Another hammer blow to the right to strike follows from the Court of Appeal decision of Metrobus versus Unite. Effectively the court decision places further restrictions on legally called strike action by insisting on the union notifying the employer of the ballot decision almost the instant that the union knows the result of the ballot, likewise the members.
This notification of the ballot result must come to the employers irrespective of whether the union is going to call for action or not.
New complications are introduced into the notice of ballot and notice of action served on the employer by the union. These are reinterpretations of sections of the Trade Union and Labour Relations Consolidation Act, so not new legislation but a further throttling with existing legislation.
Even the union’s use of article 11 of the European Convention on Human Rights and the right to strike was dismissed.
This decision was handed down by the Court of Appeal nearly twelve months after the initial ballot commenced.

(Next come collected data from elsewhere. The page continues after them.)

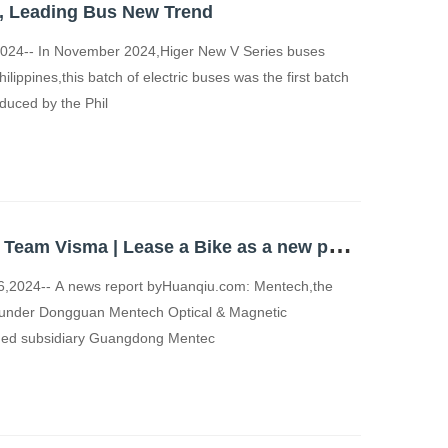
s, Leading Bus New Trend
24-- In November 2024,Higer New V Series buses
Philippines,this batch of electric buses was the first batch
duced by the Phil
M
entech welcomes Team Visma | Lease a Bike as a new partner
2024-- A news report byHuanqiu.com: Mentech,the
nd under Dongguan Mentech Optical & Magnetic
wned subsidiary Guangdong Mentec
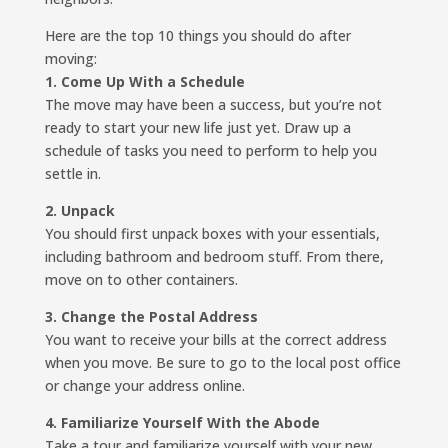
Here are the top 10 things you should do after
moving:
1. Come Up With a Schedule
The move may have been a success, but you’re not
ready to start your new life just yet. Draw up a
schedule of tasks you need to perform to help you
settle in.
2. Unpack
You should first unpack boxes with your essentials,
including bathroom and bedroom stuff. From there,
move on to other containers.
3. Change the Postal Address
You want to receive your bills at the correct address
when you move. Be sure to go to the local post office
or change your address online.
4. Familiarize Yourself With the Abode
Take a tour and familiarize yourself with your new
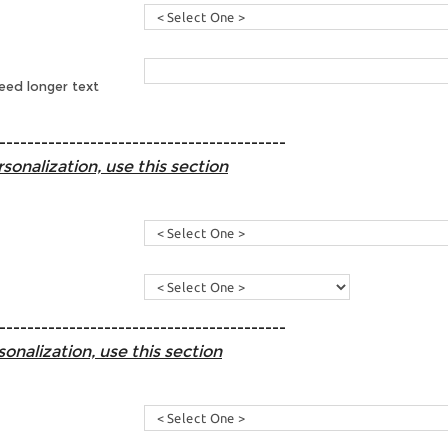
need longer text
-----------------------------------------
sonalization, use this section
-----------------------------------------
sonalization, use this section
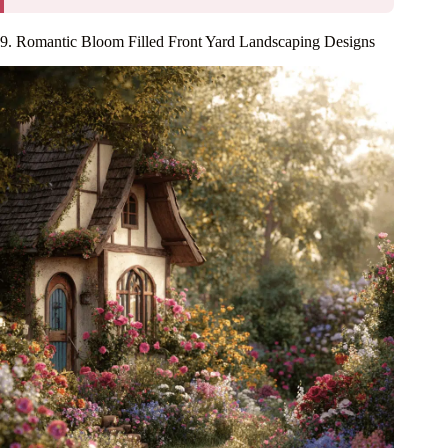
9. Romantic Bloom Filled Front Yard Landscaping Designs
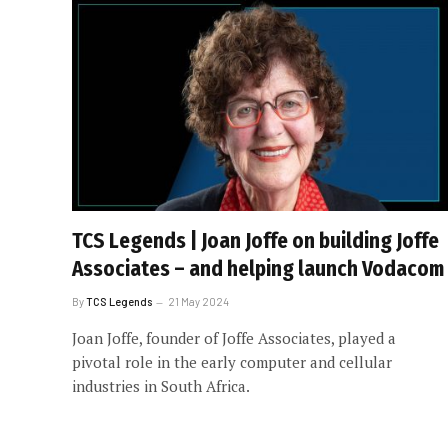
TCS Legends | Joan Joffe on building Joffe
Associates – and helping launch Vodacom
By
TCS Legends
21 May 2024
Joan Joffe, founder of Joffe Associates, played a
pivotal role in the early computer and cellular
industries in South Africa.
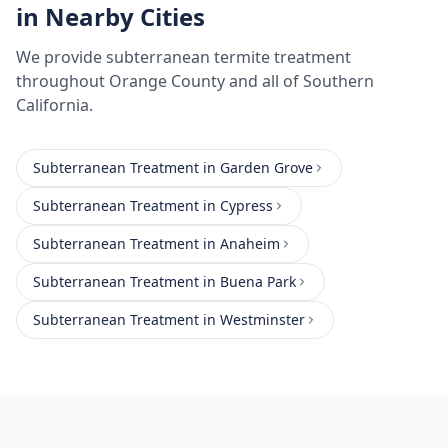
in Nearby Cities
We provide
subterranean termite treatment
throughout
Orange County
and all of Southern
California.
Subterranean Treatment
in
Garden Grove
Subterranean Treatment
in
Cypress
Subterranean Treatment
in
Anaheim
Subterranean Treatment
in
Buena Park
Subterranean Treatment
in
Westminster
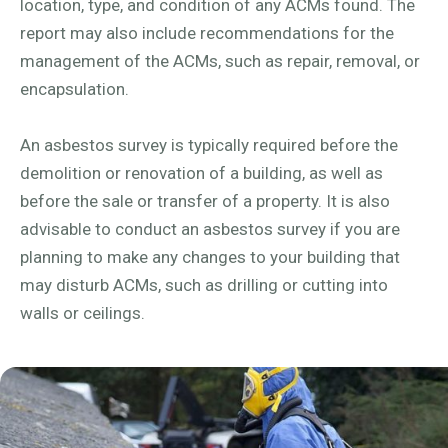
location, type, and condition of any ACMs found. The
report may also include recommendations for the
management of the ACMs, such as repair, removal, or
encapsulation.
An asbestos survey is typically required before the
demolition or renovation of a building, as well as
before the sale or transfer of a property. It is also
advisable to conduct an asbestos survey if you are
planning to make any changes to your building that
may disturb ACMs, such as drilling or cutting into
walls or ceilings.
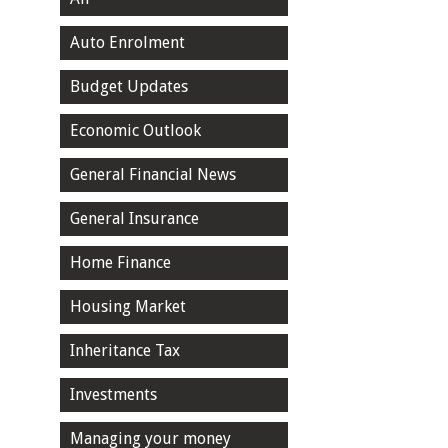
Auto Enrolment
Budget Updates
Economic Outlook
General Financial News
General Insurance
Home Finance
Housing Market
Inheritance Tax
Investments
Managing your money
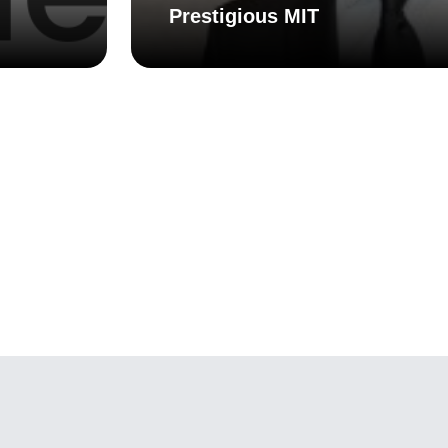
Prestigious MIT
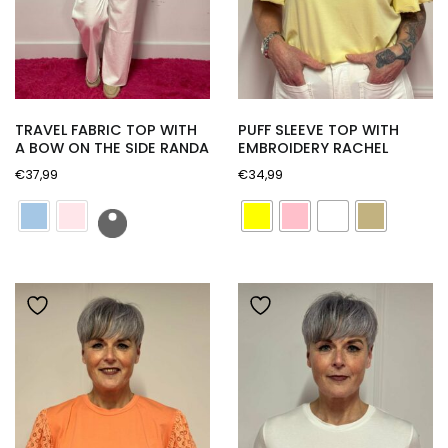
TRAVEL FABRIC TOP WITH
PUFF SLEEVE TOP WITH
A BOW ON THE SIDE RANDA
EMBROIDERY RACHEL
€
37,99
€
34,99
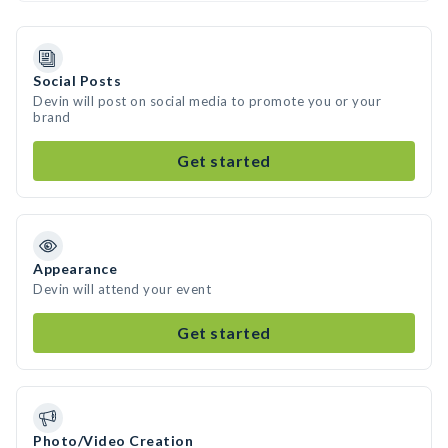
Social Posts
Devin will post on social media to promote you or your
brand
Get started
Appearance
Devin will attend your event
Get started
Photo/Video Creation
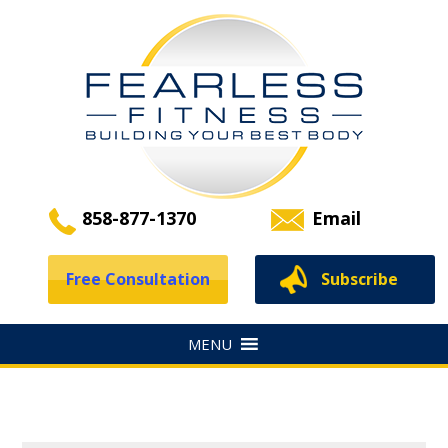
858-877-1370
Email
Free Consultation
Subscribe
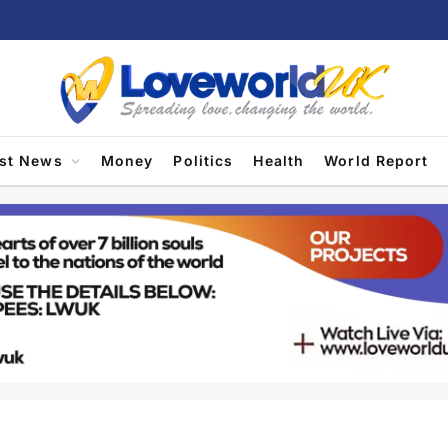
est News
Money
Politics
Health
World Report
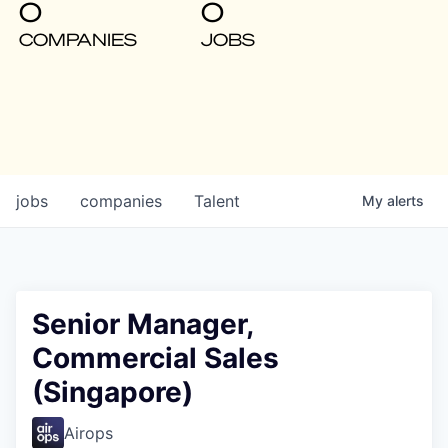
0
0
COMPANIES
JOBS
jobs
companies
Talent
My
alerts
Senior Manager,
Commercial Sales
(Singapore)
Airops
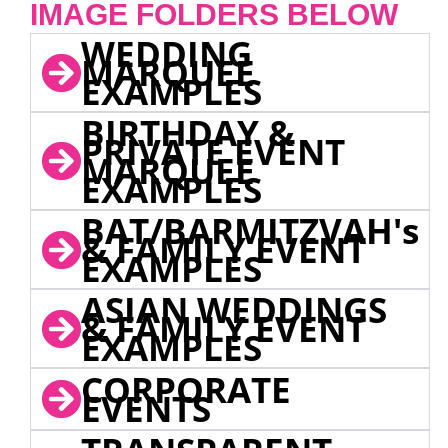
IMAGE FOLDERS BELOW
WEDDING
MARQUEE
EXAMPLES
BIRTHDAY &
PRIVATE EVENT
MARQUEE
EXAMPLES
BAT/BARMITZVAH's
& FAMILY EVENT
EXAMPLES
ASIAN WEDDINGS
& FAMILY EVENT
EXAMPLES
CORPORATE
EVENTS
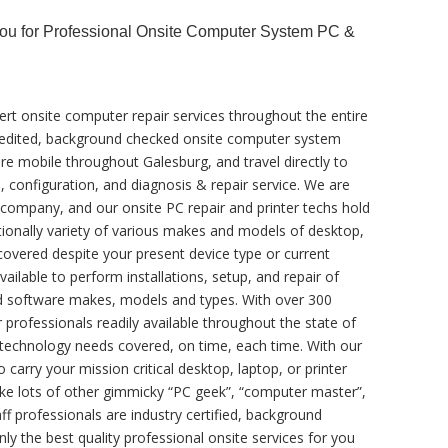
You for Professional Onsite Computer System PC &
ert onsite computer repair services throughout the entire
accredited, background checked onsite computer system
are mobile throughout Galesburg, and travel directly to
s, configuration, and diagnosis & repair service. We are
c company, and our onsite PC repair and printer techs hold
ptionally variety of various makes and models of desktop,
covered despite your present device type or current
vailable to perform installations, setup, and repair of
nd software makes, models and types. With over 300
 professionals readily available throughout the state of
te technology needs covered, on time, each time. With our
o carry your mission critical desktop, laptop, or printer
like lots of other gimmicky “PC geek”, “computer master”,
ff professionals are industry certified, background
ly the best quality professional onsite services for you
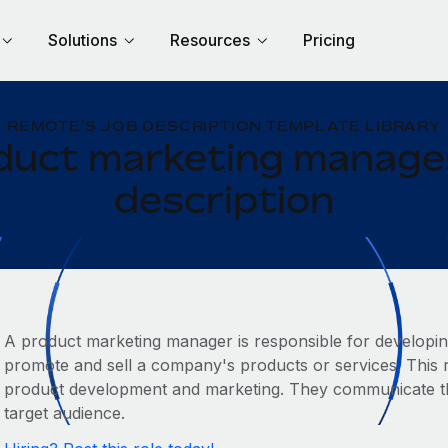
Solutions
Resources
Pricing
REMOTE'S JOB DESCRIPTION TEMPLATE LIBRARY
duct marketing manager
description
A product marketing manager is responsible for developin
promote and sell a company's products or services. This ro
product development and marketing. They communicate the
target audience.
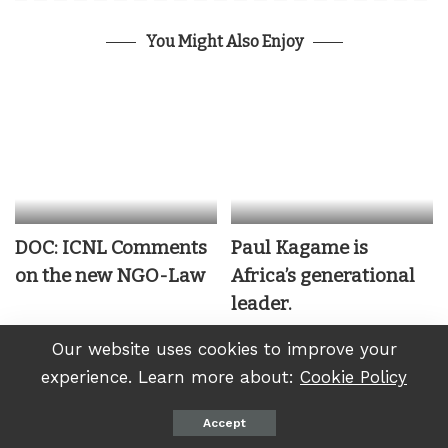
You Might Also Enjoy
DOC: ICNL Comments
Paul Kagame is
on the new NGO-Law
Africa’s generational
leader.
Our website uses cookies to improve your
December 30, 2022
experience. Learn more about:
Cookie Policy
Accept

So the direction in which trade union and related civil liberties are going is that the only lawful ballot can be one that is conducted by lawyers based upon legal interpretations that change from dispute to dispute – and every interpretation is against the unions.
There is no restriction on the employers challenging on any false, facile, imaginary ground or last-minute basis – the courts will hear the case.
If the delay incurred undermines the timeframe of the ballot then the employers can challenge again, so effectively permanently preventing a legal ballot!